* **Petit exercice 1**
D'après le texte sur Tolstoï, pour quelle raison sa vie intérieure fut-elle cachée aux regards curieux ? Répondez en une à trois phrases.
* **Petit exercice 2**
Recopiez à l'identique, s'il vous plaît, le passage du texte sur Tolstoï en commençant par « Il divisait, à » et en allant jusqu'à « indifférent à tout. ».

* **Texte fourni**

┄┄┄┄┄┄

La vie intérieure de Tolstoï ne fut connue que de lui-même, elle fut cachée soigneusement — par timidité — aux regards curieux. Sa vie extérieure d’étudiant se passait en orgies, duels et cartes.

Il divisait, à cette époque, les hommes en deux catégories : les hommes comme il faut, les hommes non comme il faut. Le dernier groupe se subdivisait en hommes non comme il faut et en ceux de la plèbe. Tolstoï estimait beaucoup les hommes comme il faut et il avait une sorte de mépris pour les autres. La première condition du comme il faut consistait surtout dans la parfaite connaissance et la bonne prononciation du français. La deuxième condition était d’avoir les ongles longs et bien taillés. La troisième, c’était de savoir saluer, danser, causer, et d’avoir l’air indifférent à tout.

┄┄┄┄┄┄

* **Extrait de données**
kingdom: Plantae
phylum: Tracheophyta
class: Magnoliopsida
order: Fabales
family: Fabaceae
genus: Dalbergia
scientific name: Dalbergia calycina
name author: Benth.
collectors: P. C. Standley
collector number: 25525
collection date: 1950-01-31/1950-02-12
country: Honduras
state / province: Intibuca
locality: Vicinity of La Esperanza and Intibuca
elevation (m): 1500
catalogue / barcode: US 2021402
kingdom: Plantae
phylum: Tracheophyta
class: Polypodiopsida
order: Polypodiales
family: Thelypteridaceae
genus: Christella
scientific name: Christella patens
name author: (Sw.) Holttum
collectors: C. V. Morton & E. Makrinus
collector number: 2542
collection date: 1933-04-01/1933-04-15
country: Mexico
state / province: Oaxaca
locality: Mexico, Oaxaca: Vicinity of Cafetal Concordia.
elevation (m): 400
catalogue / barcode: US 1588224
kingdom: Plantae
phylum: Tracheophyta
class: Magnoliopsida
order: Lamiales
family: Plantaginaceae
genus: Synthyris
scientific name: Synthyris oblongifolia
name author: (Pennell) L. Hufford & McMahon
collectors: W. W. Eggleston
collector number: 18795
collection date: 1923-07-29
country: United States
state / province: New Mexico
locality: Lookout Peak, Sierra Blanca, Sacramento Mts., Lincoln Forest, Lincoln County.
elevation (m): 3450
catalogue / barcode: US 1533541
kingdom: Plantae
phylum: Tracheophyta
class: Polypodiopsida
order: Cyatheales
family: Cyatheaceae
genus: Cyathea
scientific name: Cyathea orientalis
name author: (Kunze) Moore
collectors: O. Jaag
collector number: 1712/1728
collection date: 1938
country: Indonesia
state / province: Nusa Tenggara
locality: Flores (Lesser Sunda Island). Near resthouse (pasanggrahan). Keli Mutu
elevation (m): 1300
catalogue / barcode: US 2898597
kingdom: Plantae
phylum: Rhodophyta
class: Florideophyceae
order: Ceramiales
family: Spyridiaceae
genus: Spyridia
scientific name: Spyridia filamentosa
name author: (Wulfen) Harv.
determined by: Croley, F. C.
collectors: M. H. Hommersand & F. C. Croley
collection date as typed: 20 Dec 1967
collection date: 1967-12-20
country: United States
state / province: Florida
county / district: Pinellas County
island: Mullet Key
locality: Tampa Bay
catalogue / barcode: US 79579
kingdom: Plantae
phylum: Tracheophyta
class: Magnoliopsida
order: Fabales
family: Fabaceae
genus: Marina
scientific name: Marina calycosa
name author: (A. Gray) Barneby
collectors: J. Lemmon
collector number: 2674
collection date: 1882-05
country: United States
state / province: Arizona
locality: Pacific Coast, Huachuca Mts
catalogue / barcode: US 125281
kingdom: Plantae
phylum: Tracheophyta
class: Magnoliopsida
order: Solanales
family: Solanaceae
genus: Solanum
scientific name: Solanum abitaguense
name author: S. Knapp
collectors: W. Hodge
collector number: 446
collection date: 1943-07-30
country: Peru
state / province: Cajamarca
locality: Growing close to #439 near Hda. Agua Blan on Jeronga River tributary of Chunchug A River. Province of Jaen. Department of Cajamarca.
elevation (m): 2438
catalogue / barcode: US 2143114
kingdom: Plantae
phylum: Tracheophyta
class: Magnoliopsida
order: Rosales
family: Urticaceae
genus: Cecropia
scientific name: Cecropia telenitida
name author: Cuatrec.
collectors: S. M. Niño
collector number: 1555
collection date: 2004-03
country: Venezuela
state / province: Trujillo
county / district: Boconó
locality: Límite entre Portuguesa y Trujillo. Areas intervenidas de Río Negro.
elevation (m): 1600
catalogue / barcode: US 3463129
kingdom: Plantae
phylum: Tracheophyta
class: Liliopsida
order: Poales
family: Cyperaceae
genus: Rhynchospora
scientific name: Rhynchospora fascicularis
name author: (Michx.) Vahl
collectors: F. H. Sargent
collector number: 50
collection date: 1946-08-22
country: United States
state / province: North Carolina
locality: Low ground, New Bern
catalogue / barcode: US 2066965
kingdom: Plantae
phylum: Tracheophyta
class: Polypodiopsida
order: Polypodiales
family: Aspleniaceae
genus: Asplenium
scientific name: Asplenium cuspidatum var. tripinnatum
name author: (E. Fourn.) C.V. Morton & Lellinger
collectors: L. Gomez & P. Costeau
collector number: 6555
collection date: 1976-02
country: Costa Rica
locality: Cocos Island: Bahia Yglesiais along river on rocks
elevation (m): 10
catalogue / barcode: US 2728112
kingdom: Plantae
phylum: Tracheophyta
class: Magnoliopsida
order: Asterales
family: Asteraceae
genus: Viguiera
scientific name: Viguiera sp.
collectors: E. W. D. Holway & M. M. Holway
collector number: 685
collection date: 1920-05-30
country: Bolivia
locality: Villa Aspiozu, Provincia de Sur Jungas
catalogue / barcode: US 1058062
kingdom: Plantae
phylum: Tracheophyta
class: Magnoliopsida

┄┄┄┄┄┄

* **Corrigé 1**
Sa vie intérieure fut cachée par timidité. Tolstoï la dissimula soigneusement aux regards curieux, si bien qu'elle ne fut connue que de lui-même.

* **Corrigé 2**
Il divisait, à cette époque, les hommes en deux catégories : les hommes comme il faut, les hommes non comme il faut. Le dernier groupe se subdivisait en hommes non comme il faut et en ceux de la plèbe. Tolstoï estimait beaucoup les hommes comme il faut et il avait une sorte de mépris pour les autres. La première condition du comme il faut consistait surtout dans la parfaite connaissance et la bonne prononciation du français. La deuxième condition était d’avoir les ongles longs et bien taillés. La troisième, c’était de savoir saluer, danser, causer, et d’avoir l’air indifférent à tout.